To the Editor: The real harm of the intelligence breach in the group chat about the military operations in Yemen is in the content of the conversation itself. To a foreign adversary, this thread represents what could be considered the holy grail of intelligence. China, Russia and Iran now have direct insight into how defense and intelligence officials strategize and make decisions, revealing vulnerabilities that can be exploited.

This breach compromises national security in ways that could have long-lasting consequences. It is a serious lapse in safeguarding sensitive information. The C.I.A. spends thousands of hours of research in trying to ascertain exactly this type of behavior in the leaders of our adversaries.

This incident should serve as a clear wake-up call that the people currently running our intelligence and defense communities are wholly incompetent and should be replaced with professionals.

From Brian L. Tell in Palm Springs, California.

To the Editor: There is plenty of blame being aimed at the Trump administration officials who used a commercial text platform to discuss the nation’s planned military actions in Yemen. 

They should all be held accountable.

However, there is another group equally responsible for this dangerous lack of professionalism: the senators who confirmed individuals so clearly unqualified for their positions. 

Rather than insisting that Trump nominate experienced, competent candidates, the Republicans on Capitol Hill capitulated to pressure, putting a team of underprepared individuals in critical government roles. Unfortunately, this may not be the last on-the-job security breach we see from this group. I hope I am wrong.

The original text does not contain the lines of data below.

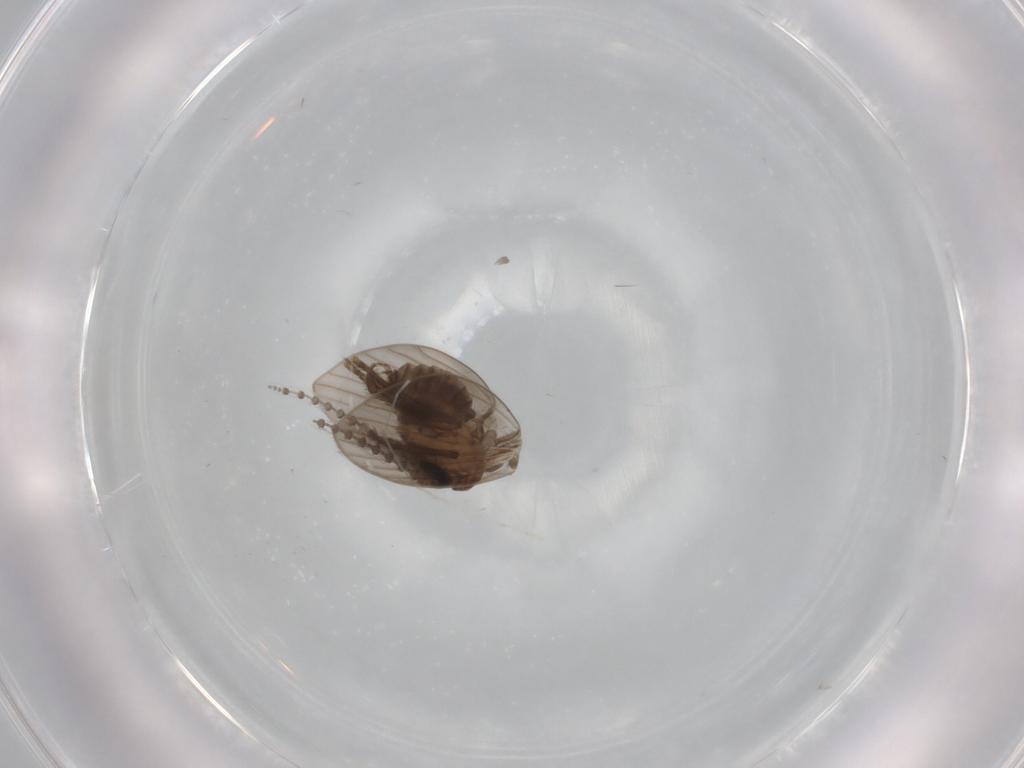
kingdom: Animalia
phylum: Arthropoda
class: Insecta
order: Diptera
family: Psychodidae
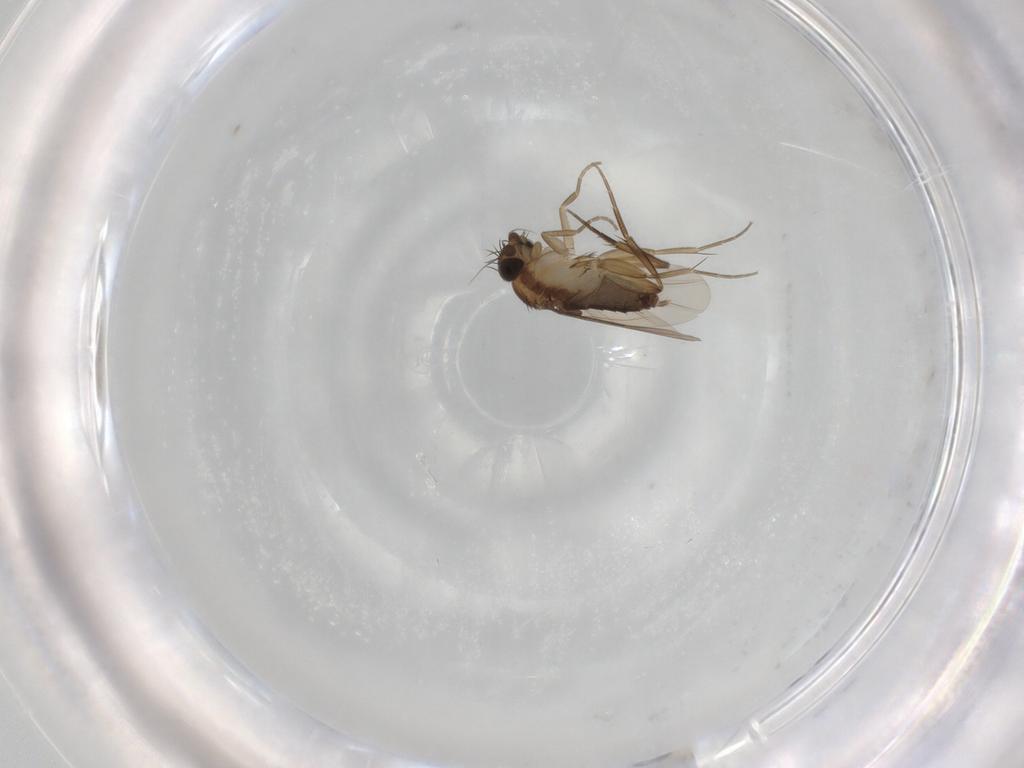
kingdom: Animalia
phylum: Arthropoda
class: Insecta
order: Diptera
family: Phoridae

From Anne Krick in Warrenville, Illinois

To the Editor:  The bungling of a text chat hosted by Michael Waltz, the national security adviser, that included Marco Rubio, the secretary of state; the defense secretary Pete Hegseth; and Tulsi Gabbard, the director of national intelligence, clearly demonstrates that Elon Musk’s “government efficiency” efforts are focused on the wrong aspect of government. Instead of laying off thousands of dedicated hard-working government agency employees, he and his army of ax men should be examining the incompetence and inefficiency at the highest levels of government — in the form of the president’s appointees. The level of incompetence and inefficiency should keep them busy for quite a while.

From Ken Lefkowitz in Medford, New Jersey

To the Editor: If Trump truly were a strong leader, he would demand the resignations of Secretary of Defense Pete Hegseth and the national security adviser, Michael Waltz, for their involvement in the Signal affair. This move would demonstrate an unwavering commitment to the security of the nation and zero tolerance for incompetence and bad behavior among his senior leadership team. But instead the president has exposed his inherent weakness by responding with his usual denial, name-calling and bluster.

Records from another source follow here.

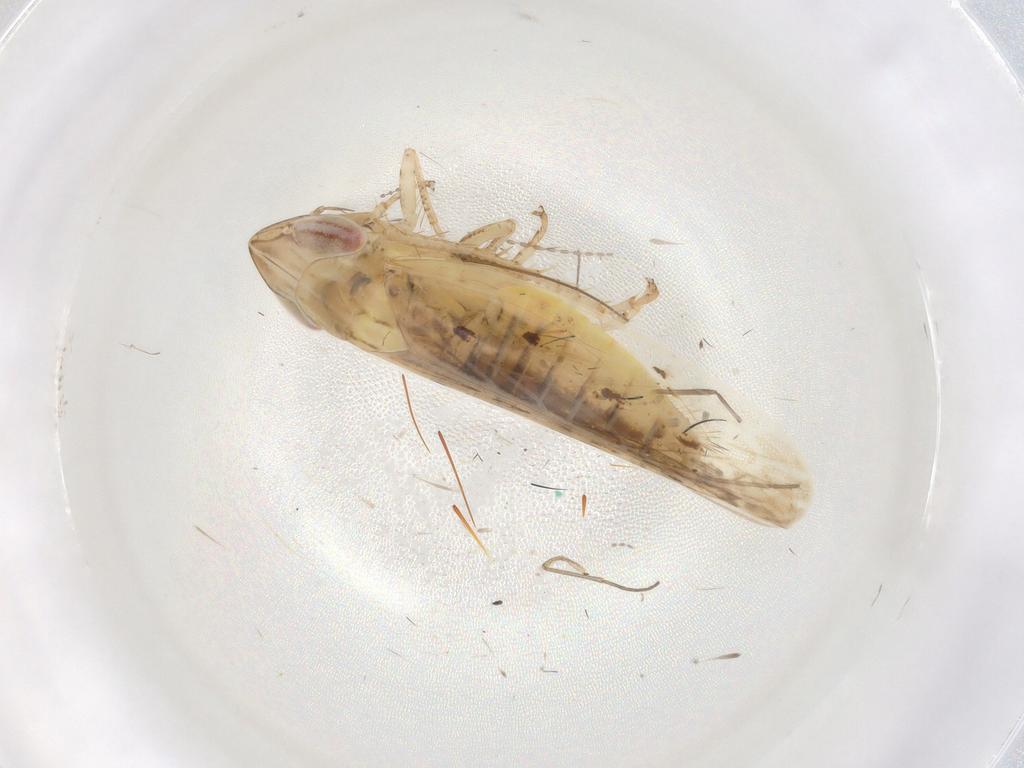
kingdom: Animalia
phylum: Arthropoda
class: Insecta
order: Hemiptera
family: Cicadellidae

Our national security might have been compromised. Trump’s strongman shtick surely was.

From Steve Nelson in Williamstown, Massachusetts

To the Editor:  Well, it didn’t take long for the wheels to start coming off the Trump administration’s clown car. Will this be enough for the supine Republican Congress to finally begin putting country over self?  And then there is the incompetent defense secretary, Pete Hegseth, calling Jeffrey Goldberg, the editor of  The Atlantic, a “so-called journalist.” This so-called journalist had more integrity and concern for our country than the Republicans who were on the security breached Signal group chat!